→ EXCERPTED PASSAGE
··········
Now, we start building our graph, specifying *two*, instead of a single `Input` -- pay attention to the difference in the `shape` argument specified. To be able to distentangle both inputs later, it is useful to provide them with a name in the constructor:

In [None]:
context_input = Input(shape=(4,), dtype='int32', name='context')
focus_input = Input(shape=(1,), dtype='int32', name='focus')

Now, we can create two separate embedding layers, which will have two completely independent weight matrices, so that we can train different representations for the focus and context tokens:

In [None]:
context_embedding = Embedding(input_dim=len(indexer), output_dim=150)(context_input)
focus_embedding = Embedding(input_dim=len(indexer), output_dim=150)(focus_input)

For the `context_embedding`, we can proceed as we did before, with two LSTM branches, that get merged afterwards:

In [None]:
left_to_right = LSTM(100, return_sequences=False, activation='tanh')(context_embedding)
right_to_left = LSTM(100, return_sequences=False, activation='tanh', go_backwards=True)(context_embedding)
merged1 = merge([left_to_right, right_to_left], mode='sum')

Silly enough, our embedding matrix is a 'matrix' consisting of a single vector, which means that we can safely flatten it into a plain vector, without losing any relevant spatio-temporal information.

In [None]:
from keras.layers.core import Flatten
flat_context = Flatten()(focus_embedding)

We can now use the `merge` trick again to combine our two 'heads'. However, instead of summing them, we now simple **concatenate** the vectors for the layer pairs into a single long vector, using the `mode` argument:

In [None]:
merged2 = merge([merged1, flat_context], mode='concat')

On top of this result, we can place our output layer again:

In [None]:
pos_output = Dense(len(tag_encoder.classes_), activation='softmax', name='pos')(merged2)

When we now instantiate our `Model`, make sure that you specify a list of inputs (but a single output):

In [None]:
from keras.models import Model
model = Model(input=[context_input, focus_input], output=pos_output)

It's fitting time! Note that, because we gave our layers names above, we can feed in the data using 

In [None]:
model.compile(optimizer='rmsprop', loss='categorical_crossentropy', metrics=['accuracy'])
model.fit({'context':X_train,
           'focus': X_train_focus},
          {'pos': Y_train_pos},
          batch_size=50, nb_epoch=3, shuffle=True)

Again, this is embarrasingly slow... Notice however that separating the embedding matrices for the input and context features leads to a quite a dramatic improvement in the fitting capacity of our model!

### Multiple outputs

Finally, let us go *completely* nuts, and also add multiple outputs to our model. Interestingly, keras makes it really easy to learn several task simultaneously. In our case, we could try to predict both POS tags and chunking labels at the same time. Let us encode the chunk labels first:

In [None]:
chunk_encoder = LabelEncoder()
··········
→ REQUIRED ACTION A
Pick out every line of the listing that contains the string "저장되는", treating uppercase and lowercase as distinct.
The Keras excerpt and the listing come from separate, unrelated sources.

→ Stored entries
··········
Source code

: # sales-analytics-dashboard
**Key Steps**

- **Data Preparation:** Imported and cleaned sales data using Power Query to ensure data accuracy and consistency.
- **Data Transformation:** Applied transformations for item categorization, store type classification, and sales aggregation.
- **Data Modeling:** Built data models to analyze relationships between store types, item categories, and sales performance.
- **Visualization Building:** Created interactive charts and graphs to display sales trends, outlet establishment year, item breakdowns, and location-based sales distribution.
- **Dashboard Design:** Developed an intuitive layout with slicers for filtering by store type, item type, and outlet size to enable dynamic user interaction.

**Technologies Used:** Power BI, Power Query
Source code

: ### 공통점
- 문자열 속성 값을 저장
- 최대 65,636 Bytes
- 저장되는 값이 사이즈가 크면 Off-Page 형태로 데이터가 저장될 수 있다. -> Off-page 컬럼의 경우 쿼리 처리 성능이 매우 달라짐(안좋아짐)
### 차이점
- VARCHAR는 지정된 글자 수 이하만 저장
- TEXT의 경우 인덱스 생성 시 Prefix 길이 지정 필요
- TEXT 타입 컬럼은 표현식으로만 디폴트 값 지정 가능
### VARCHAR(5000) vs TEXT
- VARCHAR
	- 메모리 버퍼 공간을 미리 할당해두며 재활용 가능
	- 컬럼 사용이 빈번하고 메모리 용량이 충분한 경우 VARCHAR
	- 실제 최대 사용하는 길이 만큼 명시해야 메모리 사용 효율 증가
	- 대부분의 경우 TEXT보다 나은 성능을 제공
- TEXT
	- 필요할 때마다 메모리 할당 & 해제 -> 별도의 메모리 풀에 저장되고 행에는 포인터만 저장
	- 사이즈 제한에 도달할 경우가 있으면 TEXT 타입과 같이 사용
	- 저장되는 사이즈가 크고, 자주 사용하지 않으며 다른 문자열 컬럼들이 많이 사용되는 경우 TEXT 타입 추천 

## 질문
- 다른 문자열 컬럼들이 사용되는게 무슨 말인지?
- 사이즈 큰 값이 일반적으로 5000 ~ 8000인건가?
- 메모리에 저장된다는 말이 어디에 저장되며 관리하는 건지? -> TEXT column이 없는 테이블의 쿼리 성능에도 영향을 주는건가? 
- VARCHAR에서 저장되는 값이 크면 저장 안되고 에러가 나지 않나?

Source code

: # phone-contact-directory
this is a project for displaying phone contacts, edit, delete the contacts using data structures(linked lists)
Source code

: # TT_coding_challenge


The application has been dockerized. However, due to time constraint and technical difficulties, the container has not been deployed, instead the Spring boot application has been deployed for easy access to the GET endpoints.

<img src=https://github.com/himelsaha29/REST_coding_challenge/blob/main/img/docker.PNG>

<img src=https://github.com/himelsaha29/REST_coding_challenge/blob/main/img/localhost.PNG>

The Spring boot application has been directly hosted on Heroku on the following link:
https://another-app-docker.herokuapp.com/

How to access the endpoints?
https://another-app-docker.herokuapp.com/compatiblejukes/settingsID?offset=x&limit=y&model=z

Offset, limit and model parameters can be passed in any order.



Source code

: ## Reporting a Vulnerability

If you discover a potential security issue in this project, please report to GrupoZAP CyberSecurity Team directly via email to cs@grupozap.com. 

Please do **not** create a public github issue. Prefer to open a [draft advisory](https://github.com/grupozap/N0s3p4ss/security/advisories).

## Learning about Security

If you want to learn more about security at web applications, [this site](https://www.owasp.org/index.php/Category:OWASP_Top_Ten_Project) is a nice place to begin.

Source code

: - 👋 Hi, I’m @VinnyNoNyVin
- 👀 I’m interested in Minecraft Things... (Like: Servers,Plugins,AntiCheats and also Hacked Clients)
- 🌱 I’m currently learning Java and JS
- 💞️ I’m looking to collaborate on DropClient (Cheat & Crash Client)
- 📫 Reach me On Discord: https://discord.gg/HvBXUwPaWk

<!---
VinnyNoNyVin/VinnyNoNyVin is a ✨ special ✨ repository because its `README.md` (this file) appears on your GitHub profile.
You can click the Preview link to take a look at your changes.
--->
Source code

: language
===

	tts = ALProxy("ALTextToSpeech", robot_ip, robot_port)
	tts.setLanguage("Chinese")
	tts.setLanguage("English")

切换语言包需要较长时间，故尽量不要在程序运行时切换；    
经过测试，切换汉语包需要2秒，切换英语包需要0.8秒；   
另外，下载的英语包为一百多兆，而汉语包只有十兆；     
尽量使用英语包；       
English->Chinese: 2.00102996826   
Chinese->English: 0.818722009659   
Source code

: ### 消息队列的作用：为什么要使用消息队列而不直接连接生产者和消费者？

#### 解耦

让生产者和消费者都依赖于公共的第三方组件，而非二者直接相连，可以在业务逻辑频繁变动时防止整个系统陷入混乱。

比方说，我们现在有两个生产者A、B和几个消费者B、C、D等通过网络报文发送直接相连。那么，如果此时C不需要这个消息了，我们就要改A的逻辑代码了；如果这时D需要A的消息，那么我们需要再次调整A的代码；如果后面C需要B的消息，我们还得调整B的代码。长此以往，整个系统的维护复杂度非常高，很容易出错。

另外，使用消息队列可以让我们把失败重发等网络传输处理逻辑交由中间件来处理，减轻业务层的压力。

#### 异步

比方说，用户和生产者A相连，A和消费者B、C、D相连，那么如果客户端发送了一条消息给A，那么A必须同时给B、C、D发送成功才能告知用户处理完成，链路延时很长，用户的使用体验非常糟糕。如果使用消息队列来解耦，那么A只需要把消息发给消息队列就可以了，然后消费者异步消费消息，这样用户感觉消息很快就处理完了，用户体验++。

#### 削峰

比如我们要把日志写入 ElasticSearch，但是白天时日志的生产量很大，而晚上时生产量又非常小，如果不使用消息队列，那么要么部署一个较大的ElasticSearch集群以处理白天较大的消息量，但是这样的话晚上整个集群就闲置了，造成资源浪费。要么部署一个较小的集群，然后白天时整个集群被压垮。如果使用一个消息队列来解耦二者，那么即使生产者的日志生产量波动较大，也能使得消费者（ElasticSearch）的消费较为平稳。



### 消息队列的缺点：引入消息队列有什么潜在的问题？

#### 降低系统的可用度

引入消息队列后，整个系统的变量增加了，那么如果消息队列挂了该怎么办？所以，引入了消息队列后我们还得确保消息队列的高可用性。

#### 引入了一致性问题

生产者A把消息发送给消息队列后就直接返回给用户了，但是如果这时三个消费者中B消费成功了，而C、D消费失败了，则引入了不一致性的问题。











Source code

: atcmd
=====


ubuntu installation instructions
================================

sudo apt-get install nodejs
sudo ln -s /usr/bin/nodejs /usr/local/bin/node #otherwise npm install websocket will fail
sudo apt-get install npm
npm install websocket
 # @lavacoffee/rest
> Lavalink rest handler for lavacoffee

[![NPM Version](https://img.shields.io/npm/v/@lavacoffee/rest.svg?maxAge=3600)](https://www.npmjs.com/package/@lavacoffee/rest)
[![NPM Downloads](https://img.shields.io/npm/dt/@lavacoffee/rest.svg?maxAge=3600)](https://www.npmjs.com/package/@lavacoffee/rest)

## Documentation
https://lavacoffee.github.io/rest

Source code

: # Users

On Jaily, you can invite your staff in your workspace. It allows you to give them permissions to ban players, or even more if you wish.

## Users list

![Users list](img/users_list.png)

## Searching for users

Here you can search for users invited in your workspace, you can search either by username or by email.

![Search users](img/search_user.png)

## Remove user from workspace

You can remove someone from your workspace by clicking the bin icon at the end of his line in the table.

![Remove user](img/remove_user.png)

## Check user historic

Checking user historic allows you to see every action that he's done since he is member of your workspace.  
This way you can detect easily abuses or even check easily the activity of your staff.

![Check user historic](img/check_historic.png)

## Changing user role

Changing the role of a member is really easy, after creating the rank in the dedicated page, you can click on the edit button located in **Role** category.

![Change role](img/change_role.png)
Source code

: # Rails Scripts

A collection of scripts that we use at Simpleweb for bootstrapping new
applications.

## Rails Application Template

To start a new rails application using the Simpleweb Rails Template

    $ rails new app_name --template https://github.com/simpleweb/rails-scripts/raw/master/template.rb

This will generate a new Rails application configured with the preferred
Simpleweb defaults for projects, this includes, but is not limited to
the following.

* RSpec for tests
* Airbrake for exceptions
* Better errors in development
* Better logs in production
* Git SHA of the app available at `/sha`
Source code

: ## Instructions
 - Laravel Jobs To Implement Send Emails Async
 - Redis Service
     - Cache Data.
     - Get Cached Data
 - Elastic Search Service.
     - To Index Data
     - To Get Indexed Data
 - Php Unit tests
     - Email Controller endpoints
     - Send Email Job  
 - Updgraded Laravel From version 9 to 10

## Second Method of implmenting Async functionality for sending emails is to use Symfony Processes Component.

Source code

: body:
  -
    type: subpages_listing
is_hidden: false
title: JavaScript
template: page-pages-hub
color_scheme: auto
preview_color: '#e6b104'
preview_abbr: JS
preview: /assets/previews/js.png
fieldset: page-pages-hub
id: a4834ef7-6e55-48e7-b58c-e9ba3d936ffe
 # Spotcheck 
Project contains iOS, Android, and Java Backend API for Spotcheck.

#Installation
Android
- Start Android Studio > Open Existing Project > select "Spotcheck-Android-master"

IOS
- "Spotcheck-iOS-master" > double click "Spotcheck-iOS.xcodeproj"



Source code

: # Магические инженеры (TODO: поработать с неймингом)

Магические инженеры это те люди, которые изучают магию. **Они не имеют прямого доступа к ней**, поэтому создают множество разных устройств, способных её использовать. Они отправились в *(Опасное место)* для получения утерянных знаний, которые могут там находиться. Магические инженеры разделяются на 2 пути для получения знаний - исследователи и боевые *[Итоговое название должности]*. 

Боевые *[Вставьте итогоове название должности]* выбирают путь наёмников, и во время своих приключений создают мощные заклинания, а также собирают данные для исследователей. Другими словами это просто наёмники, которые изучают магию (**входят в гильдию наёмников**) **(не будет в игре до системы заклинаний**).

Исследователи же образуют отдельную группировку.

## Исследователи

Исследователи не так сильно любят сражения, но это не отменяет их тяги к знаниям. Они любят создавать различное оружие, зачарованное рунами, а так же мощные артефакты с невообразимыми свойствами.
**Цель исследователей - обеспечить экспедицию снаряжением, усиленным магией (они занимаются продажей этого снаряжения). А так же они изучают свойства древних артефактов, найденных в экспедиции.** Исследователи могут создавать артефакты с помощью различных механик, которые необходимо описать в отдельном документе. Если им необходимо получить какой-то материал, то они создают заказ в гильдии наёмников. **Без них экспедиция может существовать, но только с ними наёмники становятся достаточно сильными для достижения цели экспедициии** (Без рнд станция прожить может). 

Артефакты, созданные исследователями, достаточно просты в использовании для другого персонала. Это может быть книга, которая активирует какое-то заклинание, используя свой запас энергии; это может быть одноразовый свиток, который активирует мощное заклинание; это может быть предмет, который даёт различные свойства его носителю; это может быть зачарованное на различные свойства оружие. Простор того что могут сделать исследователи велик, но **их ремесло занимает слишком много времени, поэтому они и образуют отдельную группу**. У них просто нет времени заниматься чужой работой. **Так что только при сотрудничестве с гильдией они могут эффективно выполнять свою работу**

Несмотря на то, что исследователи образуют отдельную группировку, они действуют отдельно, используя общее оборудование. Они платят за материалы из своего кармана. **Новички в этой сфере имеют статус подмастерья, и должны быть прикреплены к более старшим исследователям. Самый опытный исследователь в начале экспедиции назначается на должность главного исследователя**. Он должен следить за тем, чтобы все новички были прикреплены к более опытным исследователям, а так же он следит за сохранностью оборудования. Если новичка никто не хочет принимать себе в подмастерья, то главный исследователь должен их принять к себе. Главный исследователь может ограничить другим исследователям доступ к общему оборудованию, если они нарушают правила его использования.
··········
→ REQUIRED ACTION B
List every value passed to the `name` argument in the code of the Keras excerpt.

→ FINAL ANSWER A
- 저장되는 값이 사이즈가 크면 Off-Page 형태로 데이터가 저장될 수 있다. -> Off-page 컬럼의 경우 쿼리 처리 성능이 매우 달라짐(안좋아짐)
	- 저장되는 사이즈가 크고, 자주 사용하지 않으며 다른 문자열 컬럼들이 많이 사용되는 경우 TEXT 타입 추천 
- VARCHAR에서 저장되는 값이 크면 저장 안되고 에러가 나지 않나?

→ FINAL ANSWER B
context
focus
pos